Abu Dhabi’s long-awaited aromatics chemicals project looks set to move into the tendering phase after signing a new joint venture agreement with Singapore-based chemicals group Indorama.

State-owned Abu Dhabi National Chemicals Company’s (Chemaweyaat) awarded the deal that will see the two companies develop a $1bn-plus complex in the Al-Gharbia region (formerly Western Region).

Chemaweyaat will take a 51 per cent in the joint venture, named Abu Dhabi Chemicals Integration Company, which will produce 1.4 million tonnes a year (t/y) of paraxylene and 500,000 t/y of benzene when the plant is completed towards the end of the decade.

The project will be located at the Madeenat Chemaweyaat al-Gharbia (MCAG) site, east of the Ruwais refining and petrochemicals complex, along with supporting infrastructure including a dedicated export tank farm, jetty and loading births.

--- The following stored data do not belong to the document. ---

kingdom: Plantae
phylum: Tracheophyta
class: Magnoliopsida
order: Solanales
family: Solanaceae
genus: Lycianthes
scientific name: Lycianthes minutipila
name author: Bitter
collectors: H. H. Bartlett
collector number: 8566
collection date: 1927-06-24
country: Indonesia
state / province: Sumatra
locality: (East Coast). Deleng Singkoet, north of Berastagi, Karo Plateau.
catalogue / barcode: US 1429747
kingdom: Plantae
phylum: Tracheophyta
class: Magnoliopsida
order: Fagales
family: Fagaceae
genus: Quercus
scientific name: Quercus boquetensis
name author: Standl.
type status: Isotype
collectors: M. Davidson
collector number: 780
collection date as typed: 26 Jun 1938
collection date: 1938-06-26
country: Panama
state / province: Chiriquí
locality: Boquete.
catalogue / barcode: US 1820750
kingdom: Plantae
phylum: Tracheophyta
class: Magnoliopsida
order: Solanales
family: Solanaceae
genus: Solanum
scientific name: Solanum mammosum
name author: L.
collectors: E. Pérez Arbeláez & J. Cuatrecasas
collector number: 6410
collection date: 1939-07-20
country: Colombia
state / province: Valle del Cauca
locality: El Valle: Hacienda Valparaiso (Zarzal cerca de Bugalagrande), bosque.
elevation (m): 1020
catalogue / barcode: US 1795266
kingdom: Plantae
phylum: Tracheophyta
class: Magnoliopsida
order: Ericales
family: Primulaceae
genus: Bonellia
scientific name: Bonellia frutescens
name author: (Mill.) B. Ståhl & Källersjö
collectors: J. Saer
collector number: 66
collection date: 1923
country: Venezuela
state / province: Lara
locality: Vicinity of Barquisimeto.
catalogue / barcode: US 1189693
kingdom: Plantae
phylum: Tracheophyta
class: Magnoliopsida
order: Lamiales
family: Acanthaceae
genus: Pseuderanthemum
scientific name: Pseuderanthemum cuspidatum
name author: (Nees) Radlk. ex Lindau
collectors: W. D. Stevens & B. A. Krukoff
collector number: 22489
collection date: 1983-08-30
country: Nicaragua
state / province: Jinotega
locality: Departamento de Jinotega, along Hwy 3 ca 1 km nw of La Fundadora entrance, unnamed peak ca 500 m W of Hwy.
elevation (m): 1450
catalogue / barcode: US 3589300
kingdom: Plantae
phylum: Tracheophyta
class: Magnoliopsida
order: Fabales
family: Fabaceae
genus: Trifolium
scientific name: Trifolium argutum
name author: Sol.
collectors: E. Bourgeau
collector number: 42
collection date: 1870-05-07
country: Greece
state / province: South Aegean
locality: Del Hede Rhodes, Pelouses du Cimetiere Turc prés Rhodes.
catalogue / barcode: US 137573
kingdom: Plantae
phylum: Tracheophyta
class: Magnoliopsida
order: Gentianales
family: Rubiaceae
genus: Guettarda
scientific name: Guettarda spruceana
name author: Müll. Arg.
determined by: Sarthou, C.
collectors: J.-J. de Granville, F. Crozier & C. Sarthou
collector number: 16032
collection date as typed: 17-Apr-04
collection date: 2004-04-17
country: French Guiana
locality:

The complex, which is the first phase of Chemaweyaat’s Tacaamol megaproject, will utilise naphtha feedstock produced at the nearby refinery operated by Abu Dhabi Oil Refining Company (Takreer).

The long-delayed project looked to be back on track in in April 2012, Chemaweyaat appointed Foster Wheeler as the project management consultant (PMC) for the feed phase of the scheme.

This includes infrastructure work on the MCAG site to support the aromatics plant “and, in due course, the other complexes that are planned to be developed there”, Chemaweyaat said.

Then in September 2013, MEED revealed that the front-end engineering and design (feed) work for the project had been awarded to US engineering group CH2M Hill.

“During the summer of 2013, further contracts were placed covering the feed for the utilities, offsites and infrastructure, and the site preparation activities,” Chemaweyaat said in a statement after the Indorama deal.

After the feed stage is completed by CH2M Hill, the joint venture is expected to prepare and tender the engineering, procurement and construction (EPC) contract.

The Tacaamol project, which was initially expected to be completed in 2014, has hit several hurdles since its conception more than four years ago. The aromatics complex was planned as part of a larger $11bn complex including polyolefins, polystyrene, polycarbonate plants and several other plants.

US/Finnish group Neste Jacobs signed a long-term frame agreement to provide the feed work on the project in May 2009, which was never completed. Meanwhile, Australian engineering group WorleyParsons, which was initially providing consultancy work, also cut ties with the project.

Chemaweyaat is a 100 per cent state-owned company with ownership split between International Petroleum Investment Company (Ipic), Abu Dhabi Investment Council and Abu Dhabi National Oil Company (Adnoc).